The authors conducted a single-center, retrospective cohort study at the Medical University of Vienna, Austria, and included 672 patients with histologically confirmed cancer, who were treated with one or more doses of an Immune Checkpoint Inhibitor (Nivolumab, Pembrolizumab, Ipilimumab, Atezolizumab, or Avelumab), between 2015 and 2018. Patients received a median of 7 cycles of therapy. About a third of patients (30.4%) had Malignant Melanoma, whereas 24% had Non Small Cell Lung Cancer, 11% had Renal Cell Carcinoma, 10.4% had Head and Neck Squamous Cell Carcinoma and 5% had Urothelial cancer. Majority of patients (86%) had advanced disease at the time of ICI initiation. The median patient age was 64 years, 39% were female and most patients had an ECOG Performance Status of 0 or 1. Approximately 13% of patients had a history of VTE prior to the initiation of ICI therapy. Approximately 9% of patients had a history of ATE, and was associated with the current cancer diagnosis in 2.2% of the total cohort. At the time of ICI therapy initiation, 16.5% received continuous anticoagulation and 20% received antiplatelet therapy. The Primary outcomes of the study were cumulative incidence rates of VTE and ATE. Secondary outcomes included the association of VTE/ATE with Overall Survival (OS), Progression Free Survival (PFS), and radiological Disease Control Rate (DCR). The median follow up was 8.5 months.

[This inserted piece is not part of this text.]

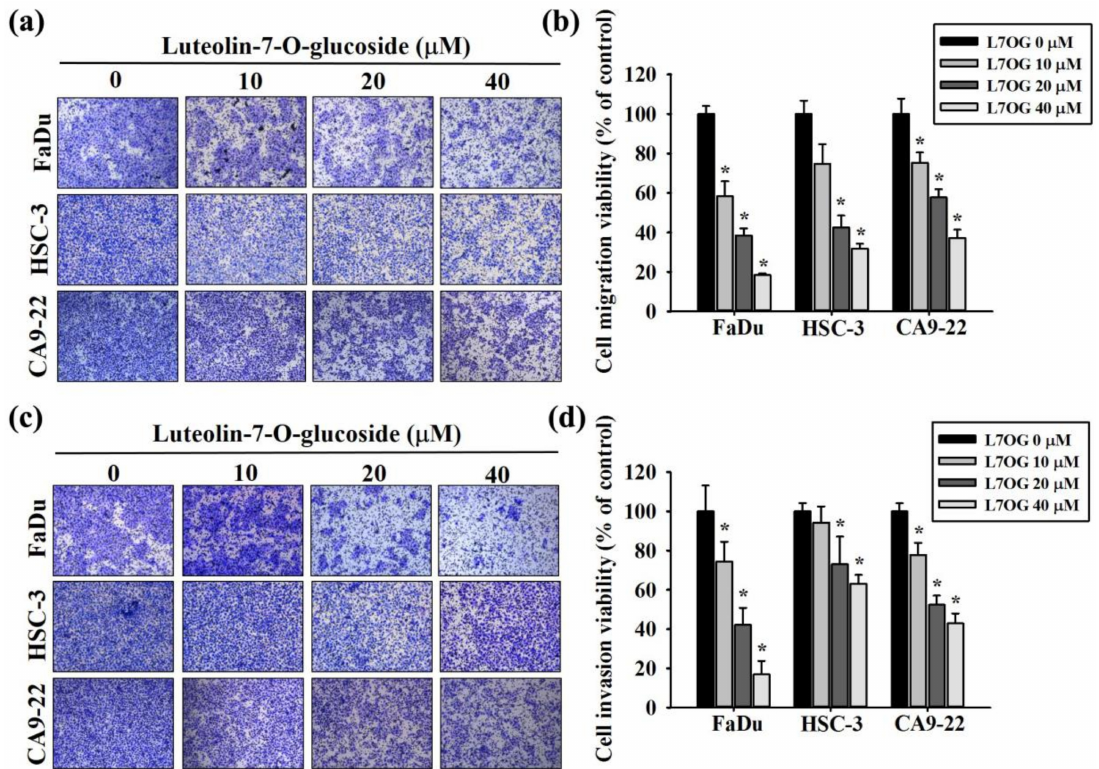
Figure 3. Luteolin-7-O-glucoside inhibits cell migration and invasion inhuman oral cancer cells. The e ff ect of luteolin-7-O-glucoside treatment on cell migration ( a ) and invasion ( c ) was measured using trans-well assay in FaDu, HSC-3, and CA9-22 cells. The percentages of cells in migration and invasion assays are shown in ( b ) and ( d ), respectively. The values are represented as mean ± SD of at least three independent experiments. * p < 0.05, compared with the control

It was noted that the cumulative incidences of VTE and ATE during ICI therapy were 12.9% and 1.8% respectively. The occurrence of VTE was associated with increased mortality with shorter OS. The median OS after the occurrence of VTE was 11.6 months compared with 25.5 months in those without VTE (P<0.001). The researchers noted that the number of fatal Pulmonary Embolisms were not high (N=2) in this study, suggesting that the impact of VTE goes beyond direct VTE-related mortality. The diagnosis of VTE was further associated with shorter PFS. Median PFS after VTE was 1.7 months compared with 6.7 months in those without VTE (P<0.001). The occurrence of ATE was not associated with risk of mortality or early progression of disease. However, this could have been due to relatively low number of ATE events and potential lack of statistical power. Therefore, definite conclusions cannot be drawn. Prior history of VTE predicted VTE occurrence. Distant metastasis was associated with VTE risk, although this was not statistically significant. The researchers did not find association of VTE with ECOG Performance Status or Khorana score, and the rates of VTE were comparable between tumor types and different immune Checkpoint Inhibitors. No association with VTE risk was observed for patients undergoing continuous anticoagulation or anti-platelet therapy at baseline.

It was concluded that despite the limitations of this study, patients with cancer undergoing treatment with Immune Checkpoint inhibitors are at a high risk of developing thromboembolic complications, especially VTE, and VTE occurrence was associated with increased mortality. The authors added that further studies are needed to better understand the risk of VTE and ATE associated with ICIs, and thus improve patient care by preventing thromboembolic complications.

Incidence, risk factors, and outcomes of venous and arterial thromboembolism in immune checkpoint inhibitor therapy. Moik F, Chan WE, Wiedemann S, et al. Blood.2021;137:1669-1678.